Do lado da religião, sobretudo, tivemos muitos avanços, mas a Igreja sofreu muito em várias épocas da história, em que não se podia expressar suas convicções e era perseguida. No tempo atual, a situação melhorou, mas ainda há lugares em que a Igreja é impedida de entrar e de se pronunciar. Que a Palavra de Deus seja difundida em todo o Brasil e que essa terra conhecida como Terra de Santas Cruz, desde a sua fundação, seja sempre abençoada por Deus.
Convido a quem puder, que participe da missa neste dia. Mesmo não sendo um feriado religioso ou de preceito, as paróquias celebrarão as missas nesse dia e rezarão por nossa pátria. Que nessa missa, peçamos por mais saúde, emprego, saneamento básico, proteção às nossas riquezas naturais e pela paz em nossa terra. Peçamos pelo fim da pandemia da Covid-19 e de tantas outras doenças que assolam o nosso país. Estaremos nesse dia encerrando as comemorações do centenário do Congresso Eucarístico do Rio de Janeiro convocado e presidido pelo nosso antecessor o Cardeal Leme com uma missa no Corcovado.

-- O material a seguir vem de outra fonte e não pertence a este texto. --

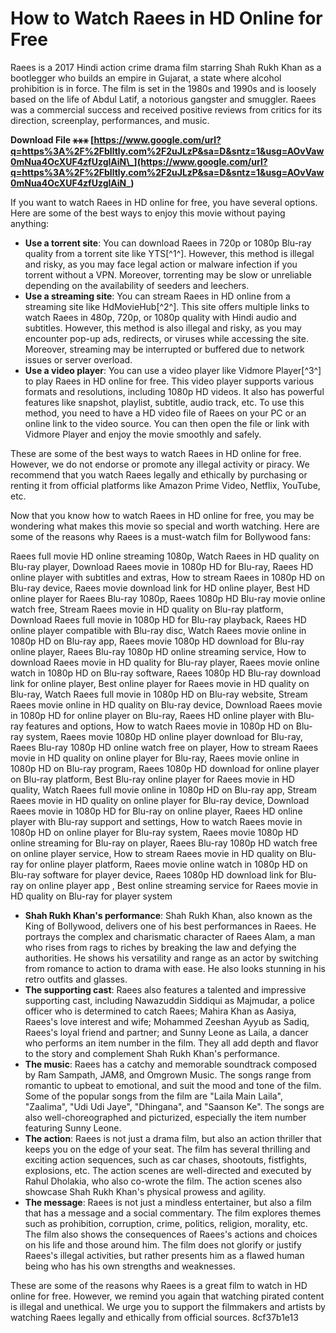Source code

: # How to Watch Raees in HD Online for Free
 
Raees is a 2017 Hindi action crime drama film starring Shah Rukh Khan as a bootlegger who builds an empire in Gujarat, a state where alcohol prohibition is in force. The film is set in the 1980s and 1990s and is loosely based on the life of Abdul Latif, a notorious gangster and smuggler. Raees was a commercial success and received positive reviews from critics for its direction, screenplay, performances, and music.
 
**Download File ⚹⚹⚹ [https://www.google.com/url?q=https%3A%2F%2Fblltly.com%2F2uJLzP&sa=D&sntz=1&usg=AOvVaw0mNua4OcXUF4zfUzglAiN\_](https://www.google.com/url?q=https%3A%2F%2Fblltly.com%2F2uJLzP&sa=D&sntz=1&usg=AOvVaw0mNua4OcXUF4zfUzglAiN_)**


 
If you want to watch Raees in HD online for free, you have several options. Here are some of the best ways to enjoy this movie without paying anything:
 
- **Use a torrent site**: You can download Raees in 720p or 1080p Blu-ray quality from a torrent site like YTS[^1^]. However, this method is illegal and risky, as you may face legal action or malware infection if you torrent without a VPN. Moreover, torrenting may be slow or unreliable depending on the availability of seeders and leechers.
- **Use a streaming site**: You can stream Raees in HD online from a streaming site like HdMovieHub[^2^]. This site offers multiple links to watch Raees in 480p, 720p, or 1080p quality with Hindi audio and subtitles. However, this method is also illegal and risky, as you may encounter pop-up ads, redirects, or viruses while accessing the site. Moreover, streaming may be interrupted or buffered due to network issues or server overload.
- **Use a video player**: You can use a video player like Vidmore Player[^3^] to play Raees in HD online for free. This video player supports various formats and resolutions, including 1080p HD videos. It also has powerful features like snapshot, playlist, subtitle, audio track, etc. To use this method, you need to have a HD video file of Raees on your PC or an online link to the video source. You can then open the file or link with Vidmore Player and enjoy the movie smoothly and safely.

These are some of the best ways to watch Raees in HD online for free. However, we do not endorse or promote any illegal activity or piracy. We recommend that you watch Raees legally and ethically by purchasing or renting it from official platforms like Amazon Prime Video, Netflix, YouTube, etc.
  
Now that you know how to watch Raees in HD online for free, you may be wondering what makes this movie so special and worth watching. Here are some of the reasons why Raees is a must-watch film for Bollywood fans:
 
Raees full movie HD online streaming 1080p,  Watch Raees in HD quality on Blu-ray player,  Download Raees movie in 1080p HD for Blu-ray,  Raees HD online player with subtitles and extras,  How to stream Raees in 1080p HD on Blu-ray device,  Raees movie download link for HD online player,  Best HD online player for Raees Blu-ray 1080p,  Raees 1080p HD Blu-ray movie online watch free,  Stream Raees movie in HD quality on Blu-ray platform,  Download Raees full movie in 1080p HD for Blu-ray playback,  Raees HD online player compatible with Blu-ray disc,  Watch Raees movie online in 1080p HD on Blu-ray app,  Raees movie 1080p HD download for Blu-ray online player,  Raees Blu-ray 1080p HD online streaming service,  How to download Raees movie in HD quality for Blu-ray player,  Raees movie online watch in 1080p HD on Blu-ray software,  Raees 1080p HD Blu-ray download link for online player,  Best online player for Raees movie in HD quality on Blu-ray,  Watch Raees full movie in 1080p HD on Blu-ray website,  Stream Raees movie online in HD quality on Blu-ray device,  Download Raees movie in 1080p HD for online player on Blu-ray,  Raees HD online player with Blu-ray features and options,  How to watch Raees movie in 1080p HD on Blu-ray system,  Raees movie 1080p HD online player download for Blu-ray,  Raees Blu-ray 1080p HD online watch free on player,  How to stream Raees movie in HD quality on online player for Blu-ray,  Raees movie online in 1080p HD on Blu-ray program,  Raees 1080p HD download for online player on Blu-ray platform,  Best Blu-ray online player for Raees movie in HD quality,  Watch Raees full movie online in 1080p HD on Blu-ray app,  Stream Raees movie in HD quality on online player for Blu-ray device,  Download Raees movie in 1080p HD for Blu-ray on online player,  Raees HD online player with Blu-ray support and settings,  How to watch Raees movie in 1080p HD on online player for Blu-ray system,  Raees movie 1080p HD online streaming for Blu-ray on player,  Raees Blu-ray 1080p HD watch free on online player service,  How to stream Raees movie in HD quality on Blu-ray for online player platform,  Raees movie online watch in 1080p HD on Blu-ray software for player device,  Raees 1080p HD download link for Blu-ray on online player app ,  Best online streaming service for Raees movie in HD quality on Blu-ray for player system

- **Shah Rukh Khan's performance**: Shah Rukh Khan, also known as the King of Bollywood, delivers one of his best performances in Raees. He portrays the complex and charismatic character of Raees Alam, a man who rises from rags to riches by breaking the law and defying the authorities. He shows his versatility and range as an actor by switching from romance to action to drama with ease. He also looks stunning in his retro outfits and glasses.
- **The supporting cast**: Raees also features a talented and impressive supporting cast, including Nawazuddin Siddiqui as Majmudar, a police officer who is determined to catch Raees; Mahira Khan as Aasiya, Raees's love interest and wife; Mohammed Zeeshan Ayyub as Sadiq, Raees's loyal friend and partner; and Sunny Leone as Laila, a dancer who performs an item number in the film. They all add depth and flavor to the story and complement Shah Rukh Khan's performance.
- **The music**: Raees has a catchy and memorable soundtrack composed by Ram Sampath, JAM8, and Omgrown Music. The songs range from romantic to upbeat to emotional, and suit the mood and tone of the film. Some of the popular songs from the film are "Laila Main Laila", "Zaalima", "Udi Udi Jaye", "Dhingana", and "Saanson Ke". The songs are also well-choreographed and picturized, especially the item number featuring Sunny Leone.
- **The action**: Raees is not just a drama film, but also an action thriller that keeps you on the edge of your seat. The film has several thrilling and exciting action sequences, such as car chases, shootouts, fistfights, explosions, etc. The action scenes are well-directed and executed by Rahul Dholakia, who also co-wrote the film. The action scenes also showcase Shah Rukh Khan's physical prowess and agility.
- **The message**: Raees is not just a mindless entertainer, but also a film that has a message and a social commentary. The film explores themes such as prohibition, corruption, crime, politics, religion, morality, etc. The film also shows the consequences of Raees's actions and choices on his life and those around him. The film does not glorify or justify Raees's illegal activities, but rather presents him as a flawed human being who has his own strengths and weaknesses.

These are some of the reasons why Raees is a great film to watch in HD online for free. However, we remind you again that watching pirated content is illegal and unethical. We urge you to support the filmmakers and artists by watching Raees legally and ethically from official sources.
 8cf37b1e13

O 7 de setembro não encerrou o processo de Independência do Brasil. Esse processo seguiu-se com uma guerra de independência e, nos meses seguintes, houve acontecimentos importantes, como a aclamação de Dom Pedro como imperador do Brasil, em 12 de outubro, e sua coroação que aconteceu no dia 1º de dezembro. Aqui se diz “guerra da independência”, porque, ao contrário do que muitos pensam, o processo de independência do Brasil não foi pacífico, mas Dom Pedro I teve que enfrentar muitas situações bélicas.
Na Mensagem ao Povo Brasileiro, a CNBB mostra a preocupação com a manipulação religiosa e a disseminação de fake news, que causa desarmonia entre as pessoas e são capazes de desestruturar nossas famílias. Lembram os bispos que “a manipulação religiosa, protagonizada por políticos e religiosos, desvirtua os valores do Evangelho e tira o foco dos reais problemas que necessitam ser debatidos e enfrentados em nosso Brasil. É fundamental um compromisso autêntico com o Evangelho e com a verdade”. São muitas notícias contraditórias e muitas mensagens querendo dominar nossos raciocínios. Saibamos discernir bem os caminhos.
Rezemos por nossa pátria pois somos chamados a amar o lugar que vivemos, fazendo desse lugar, um local agradável de se viver e em paz. Não podemos morar aqui no Brasil e ter desejo de ir morar em outro país. Esse é o local que nascemos, então façamos desse local uma moradia agradável. Rezemos pelo fim da violência e que essa terra amada, terra de Santa Cruz, seja um lugar bom para todos.
Que Deus abençoe o nosso Brasil e que possamos, a cada ano, celebrar com alegria a Independência deste país. Viva a Independência, viva o Brasil.